I found a transcription of a small part of the conversation... The 5th voice representing The Doors is their manager, the young Bill Siddons.
and a little more..
Bill: Yeah, Vince Trenor is the genius of the industry. At every gig we’ve ever played, promoters come up and say, “Where’d you get that guy?” He fixed Robby’s amp a few fays ago. I didn’t know what was wrong with it, but all of those little things in the back that are wired together were all over the florr. Vince wsa working in darkness with just his hands when, all of sudden, buzzt! It’s on. He’s one of those people who just knows everything.

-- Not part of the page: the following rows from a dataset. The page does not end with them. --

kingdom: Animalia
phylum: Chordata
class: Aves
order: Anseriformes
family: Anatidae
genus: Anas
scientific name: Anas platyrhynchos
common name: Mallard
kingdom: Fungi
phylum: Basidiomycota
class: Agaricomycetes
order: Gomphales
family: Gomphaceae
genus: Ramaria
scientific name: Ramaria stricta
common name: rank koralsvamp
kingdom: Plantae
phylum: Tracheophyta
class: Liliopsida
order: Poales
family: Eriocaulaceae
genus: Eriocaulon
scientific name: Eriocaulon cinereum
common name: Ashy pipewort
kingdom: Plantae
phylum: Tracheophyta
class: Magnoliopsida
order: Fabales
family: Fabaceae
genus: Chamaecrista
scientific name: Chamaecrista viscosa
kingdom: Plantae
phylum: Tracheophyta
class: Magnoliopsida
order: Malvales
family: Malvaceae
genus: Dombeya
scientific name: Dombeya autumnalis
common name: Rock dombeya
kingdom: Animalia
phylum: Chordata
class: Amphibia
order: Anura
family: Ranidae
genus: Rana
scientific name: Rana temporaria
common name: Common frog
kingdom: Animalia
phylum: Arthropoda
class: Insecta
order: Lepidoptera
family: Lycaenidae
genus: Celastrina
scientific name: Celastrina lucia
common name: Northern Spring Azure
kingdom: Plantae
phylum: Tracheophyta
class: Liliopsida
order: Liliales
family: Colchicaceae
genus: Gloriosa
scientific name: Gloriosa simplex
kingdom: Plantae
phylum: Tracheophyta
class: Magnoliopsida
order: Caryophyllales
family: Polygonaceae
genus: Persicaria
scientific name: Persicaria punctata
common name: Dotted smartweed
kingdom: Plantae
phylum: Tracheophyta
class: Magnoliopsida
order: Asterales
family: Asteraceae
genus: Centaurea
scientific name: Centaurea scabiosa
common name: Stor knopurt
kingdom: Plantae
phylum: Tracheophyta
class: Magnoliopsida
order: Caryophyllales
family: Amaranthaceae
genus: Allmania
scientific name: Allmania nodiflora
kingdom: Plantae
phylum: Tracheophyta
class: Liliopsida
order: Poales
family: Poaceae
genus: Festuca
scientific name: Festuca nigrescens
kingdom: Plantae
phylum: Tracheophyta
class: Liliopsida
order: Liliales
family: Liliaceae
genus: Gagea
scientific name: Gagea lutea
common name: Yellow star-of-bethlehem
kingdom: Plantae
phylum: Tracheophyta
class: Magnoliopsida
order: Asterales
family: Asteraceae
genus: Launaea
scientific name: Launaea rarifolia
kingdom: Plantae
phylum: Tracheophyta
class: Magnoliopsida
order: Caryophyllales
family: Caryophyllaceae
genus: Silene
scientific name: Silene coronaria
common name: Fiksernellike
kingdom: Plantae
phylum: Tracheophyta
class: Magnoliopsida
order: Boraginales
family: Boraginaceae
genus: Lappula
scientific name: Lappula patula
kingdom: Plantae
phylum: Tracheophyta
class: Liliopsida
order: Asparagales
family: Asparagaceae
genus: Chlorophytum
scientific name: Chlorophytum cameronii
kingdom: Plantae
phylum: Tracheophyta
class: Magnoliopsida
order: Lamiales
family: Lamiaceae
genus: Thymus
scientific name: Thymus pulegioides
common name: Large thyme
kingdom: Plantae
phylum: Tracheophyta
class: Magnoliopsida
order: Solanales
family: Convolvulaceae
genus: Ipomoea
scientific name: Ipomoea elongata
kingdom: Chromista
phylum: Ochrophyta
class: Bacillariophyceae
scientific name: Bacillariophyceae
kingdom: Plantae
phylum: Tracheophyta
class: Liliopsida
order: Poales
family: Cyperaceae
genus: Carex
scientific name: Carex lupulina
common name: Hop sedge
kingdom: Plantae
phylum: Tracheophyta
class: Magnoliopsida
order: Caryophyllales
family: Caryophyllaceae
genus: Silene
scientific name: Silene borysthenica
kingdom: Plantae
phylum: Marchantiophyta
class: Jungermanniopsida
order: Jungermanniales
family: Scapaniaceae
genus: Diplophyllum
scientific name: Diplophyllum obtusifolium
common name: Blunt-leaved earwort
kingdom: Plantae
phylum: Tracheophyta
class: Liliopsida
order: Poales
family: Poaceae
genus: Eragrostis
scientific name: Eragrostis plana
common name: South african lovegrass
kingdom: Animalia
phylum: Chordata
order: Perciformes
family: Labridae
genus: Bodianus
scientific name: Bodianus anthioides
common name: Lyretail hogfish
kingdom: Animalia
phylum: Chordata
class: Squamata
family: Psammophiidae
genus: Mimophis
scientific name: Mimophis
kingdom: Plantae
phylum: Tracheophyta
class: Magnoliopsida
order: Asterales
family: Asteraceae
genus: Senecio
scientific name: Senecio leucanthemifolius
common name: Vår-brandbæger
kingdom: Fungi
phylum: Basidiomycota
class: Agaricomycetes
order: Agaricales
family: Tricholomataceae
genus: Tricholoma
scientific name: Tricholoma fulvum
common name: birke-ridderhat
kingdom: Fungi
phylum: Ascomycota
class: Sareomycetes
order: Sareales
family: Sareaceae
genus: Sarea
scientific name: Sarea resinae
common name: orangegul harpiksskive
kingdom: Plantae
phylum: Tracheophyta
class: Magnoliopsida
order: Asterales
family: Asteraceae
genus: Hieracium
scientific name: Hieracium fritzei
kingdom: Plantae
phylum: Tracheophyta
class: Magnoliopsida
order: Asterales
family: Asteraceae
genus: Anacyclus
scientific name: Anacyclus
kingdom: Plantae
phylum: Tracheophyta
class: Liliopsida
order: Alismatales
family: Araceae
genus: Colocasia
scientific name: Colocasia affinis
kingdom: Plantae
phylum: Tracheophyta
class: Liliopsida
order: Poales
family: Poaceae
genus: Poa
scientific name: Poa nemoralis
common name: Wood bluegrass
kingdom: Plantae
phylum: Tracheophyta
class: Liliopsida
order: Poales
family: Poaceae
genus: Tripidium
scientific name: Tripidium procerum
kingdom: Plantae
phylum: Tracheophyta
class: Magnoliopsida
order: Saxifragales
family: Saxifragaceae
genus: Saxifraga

Q: When you write a song, Jim, do you just write a bunch of words at length and then sort them out later, or do you sit down and write a specific song?
Jim: It happens both ways-and a lot of other ways, too. Once a song is there, it’s always hard to remember how it got there. The ideas come from everywhere. Actually, once an idea comes, it becomes a song pretty fast. It just takes a few times.
Q: Do you have an idea for the melody when you write the words?
Jim: Sometimes. Actually, I did most of my writing in a short burst a few years ago. I haven’t written too many songs since then. Robby is starting to do a lot of the writing now.
Q (to Robby): Do you write both the words and melody?
Robby: I usually start with a melody and then get the words. Or I take some of Jim’s words and make up a melody for them.
Q: On paper, “Not to Touch the Earth” looks almost formless. But when you hear it, the structure is nice, and everything flows together.
Jim: Usually, songs like “The End”, and “When the Music’s Over,” “Not to Touch the Earth,” and “Five to One” are built like a building. All of the lyrics aren’t there at the beginning, and there’s no song. Instead, there’s just a kind of start, and then it builds.
Q: When do you find time to put new material together? Do you rehearse much when you’re not touring?
Jim: We don’t rehearse that much.
John: But we did for the new album.
Bill: They’ve prepared for this album a lot better than they did for previous ones. We’ve got a duplex office and the downstairs area can be used for practice. There’s been a lot more work toward getting it together before going into the studio this time.
John: Right. Before, instead of wasting all that time in there.
Jim: You see, when we were playing clubs, we could write songs while we were playing, but now we can’t do that as well, now we have to rehearse.
Q: When I was playing regularly with Dave Ray, We’d start a song, and he’d say, “Okay-E.” We’d start playing some worse would come out, and I’d remember the best ones and tell him later. The next night, he’d use those words and the melody in a different way. Eventually, It would evolve into a song.
John: That’s just what we used to do. That’s how our whole first album evolved.
Robby: The second album, too.
Q: How much of “The End” was complete when you went into the studio?
Jim: “The End” is one of those songs which has a basic framework. A skeleton is there. But we do it differently every time. When we recorded it, that was just our version of it at that time.
Robby: It’s still changing, really. I think it’s a lot better now than it was then.
John: When we play it, we good around a lot. We improvise with the music and the lyrics.